------ SELECTED TEXT
Finding My Muse

by Joram Piatigorsky (PhD ’67)

Why I walked away from a successful career as a scientist to follow a calling to write.

Illustration by Fabio Consoli

I DOUBT THAT my mother, the French sculptress born Jacqueline de Rothschild of the banking dynasty famous for their art collections, or my father, the renowned Russian cellist Gregor Piatigorsky, would have been surprised by my switch from science to writing. My parents lived art and knew nothing about science—my father, for example, fantasized about whales, elephants, and snakes as castles in the air, not matters of biology. Thus, I grew up seeing the natural world tinged with magic and filled with mystery and beauty, a poetry of sorts, as well as an opportunity for scientific advancement.

I started writing fiction at age 56, in the middle of my full-time career as a scientist at the National Institutes of Health. This despite the fact that my research on gene expression in the eye, and my responsibilities as chief of the large laboratory I had established, left little time for other outlets. The wish to write began during a hike with my wife, Lona, on holiday in Maine. We rested at a quiet spot overlooking a beautiful bay when I suddenly had the urge to write and give voice to a frustrated desire—no doubt partly inspired by my family—for artistic expression. But what to write about?
------------
------ SUPPLIED DATA
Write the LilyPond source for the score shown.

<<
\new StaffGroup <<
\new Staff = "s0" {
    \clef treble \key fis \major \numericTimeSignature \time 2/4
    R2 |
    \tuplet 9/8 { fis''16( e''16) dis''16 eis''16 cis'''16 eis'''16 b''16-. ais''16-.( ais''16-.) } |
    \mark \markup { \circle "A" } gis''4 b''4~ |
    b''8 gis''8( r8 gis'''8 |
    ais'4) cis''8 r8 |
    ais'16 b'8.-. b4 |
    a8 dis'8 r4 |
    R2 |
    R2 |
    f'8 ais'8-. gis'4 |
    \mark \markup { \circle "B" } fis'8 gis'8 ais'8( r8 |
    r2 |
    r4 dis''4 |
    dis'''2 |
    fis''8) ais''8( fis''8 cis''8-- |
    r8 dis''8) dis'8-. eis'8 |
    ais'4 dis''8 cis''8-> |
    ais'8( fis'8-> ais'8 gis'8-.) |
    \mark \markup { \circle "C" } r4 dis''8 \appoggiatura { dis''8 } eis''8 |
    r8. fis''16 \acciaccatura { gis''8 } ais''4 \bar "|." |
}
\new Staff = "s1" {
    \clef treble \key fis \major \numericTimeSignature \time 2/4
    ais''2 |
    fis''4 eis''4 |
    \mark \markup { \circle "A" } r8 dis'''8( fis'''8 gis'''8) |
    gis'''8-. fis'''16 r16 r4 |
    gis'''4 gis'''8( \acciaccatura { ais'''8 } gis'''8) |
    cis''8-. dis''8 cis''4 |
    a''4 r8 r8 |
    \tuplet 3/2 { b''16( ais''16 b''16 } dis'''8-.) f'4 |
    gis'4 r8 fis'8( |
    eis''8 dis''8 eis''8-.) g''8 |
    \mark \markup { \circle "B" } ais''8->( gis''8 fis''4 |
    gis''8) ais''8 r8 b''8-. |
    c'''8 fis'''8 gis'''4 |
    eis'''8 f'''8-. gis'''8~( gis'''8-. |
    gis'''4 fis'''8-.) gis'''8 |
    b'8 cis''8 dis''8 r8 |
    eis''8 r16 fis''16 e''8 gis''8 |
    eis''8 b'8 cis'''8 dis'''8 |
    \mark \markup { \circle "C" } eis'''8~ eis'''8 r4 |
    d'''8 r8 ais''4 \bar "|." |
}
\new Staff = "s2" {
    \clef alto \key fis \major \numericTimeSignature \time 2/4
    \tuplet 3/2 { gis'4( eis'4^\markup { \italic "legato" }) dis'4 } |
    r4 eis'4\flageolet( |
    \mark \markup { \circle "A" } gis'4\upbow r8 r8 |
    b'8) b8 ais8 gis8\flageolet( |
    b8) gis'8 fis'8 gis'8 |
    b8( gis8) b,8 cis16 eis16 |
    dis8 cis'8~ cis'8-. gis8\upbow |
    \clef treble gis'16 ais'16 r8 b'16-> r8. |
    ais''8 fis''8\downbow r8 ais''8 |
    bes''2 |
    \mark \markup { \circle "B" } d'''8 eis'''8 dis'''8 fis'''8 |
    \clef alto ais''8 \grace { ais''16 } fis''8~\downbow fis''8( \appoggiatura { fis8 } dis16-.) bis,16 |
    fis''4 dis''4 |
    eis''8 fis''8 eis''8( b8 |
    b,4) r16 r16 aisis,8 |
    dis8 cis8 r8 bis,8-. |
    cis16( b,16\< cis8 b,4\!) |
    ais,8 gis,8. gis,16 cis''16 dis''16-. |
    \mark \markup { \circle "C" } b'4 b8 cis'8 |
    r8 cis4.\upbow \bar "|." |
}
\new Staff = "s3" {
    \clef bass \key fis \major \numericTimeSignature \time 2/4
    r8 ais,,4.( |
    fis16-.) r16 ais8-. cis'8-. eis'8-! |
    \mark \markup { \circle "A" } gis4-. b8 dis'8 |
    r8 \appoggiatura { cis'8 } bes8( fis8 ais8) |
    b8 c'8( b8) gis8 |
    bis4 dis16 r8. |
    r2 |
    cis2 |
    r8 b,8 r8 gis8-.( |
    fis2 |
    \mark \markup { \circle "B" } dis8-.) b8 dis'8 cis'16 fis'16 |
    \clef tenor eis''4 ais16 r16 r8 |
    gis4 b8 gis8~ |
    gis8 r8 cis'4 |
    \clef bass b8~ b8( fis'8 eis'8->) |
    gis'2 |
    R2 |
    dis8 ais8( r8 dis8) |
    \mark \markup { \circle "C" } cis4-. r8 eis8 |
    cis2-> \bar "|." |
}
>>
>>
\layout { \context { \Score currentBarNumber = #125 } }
------------
• [ACTION ITEM A]: According to the Finding My Muse essay, at what age did the author start writing fiction?
• [ACTION ITEM B]: From the Finding My Muse essay, return the part that opens with the words containing "Illustration by Fabio" and closes with "for scientific advancement.".
• [ACTION ITEM C]: Resume the Finding My Muse essay after its last sentence.

• [ANSWER BOX A]: At age 56.

• [ANSWER BOX B]:
Illustration by Fabio Consoli

I DOUBT THAT my mother, the French sculptress born Jacqueline de Rothschild of the banking dynasty famous for their art collections, or my father, the renowned Russian cellist Gregor Piatigorsky, would have been surprised by my switch from science to writing. My parents lived art and knew nothing about science—my father, for example, fantasized about whales, elephants, and snakes as castles in the air, not matters of biology. Thus, I grew up seeing the natural world tinged with magic and filled with mystery and beauty, a poetry of sorts, as well as an opportunity for scientific advancement.

• [ANSWER BOX C]:
A few ideas lingered, while others slid past, not unlike the process of searching for a research project in science. I settled on the idea of two teenage boys hunting caribou in the Arctic, a subject that touched my interest as a collector of Inuit art. Each sentence prompted the next, and the imaginary scenes of glittering snow dazzled me as if real. I felt exhilarated being a midwife to fictional characters with ink as blood and giving them experiences that I dreamed about having myself. I felt I couldn’t let this new form of creativity and vicarious expression escape; I had to continue writing. Since science gobbled my time when I returned from vacation, I decided to confine my writing to very short pieces, and these accumulated to form a foundation for my future writing.

In the evenings, after leaving the lab, I attended workshops at The Writer’s Center in Bethesda, Maryland, where I wrote a series of short stories and a novella called Jellyfish Have Eyes. (Yes, they do have eyes!) In the process, I found myself conflicted between the drive to write and the desire to continue in science. The fear of starting anew as a writer at my age battled with my determination not to be a quitter in my proven profession. Though it was a difficult decision, I closed my laboratory in 2009 and have no regrets.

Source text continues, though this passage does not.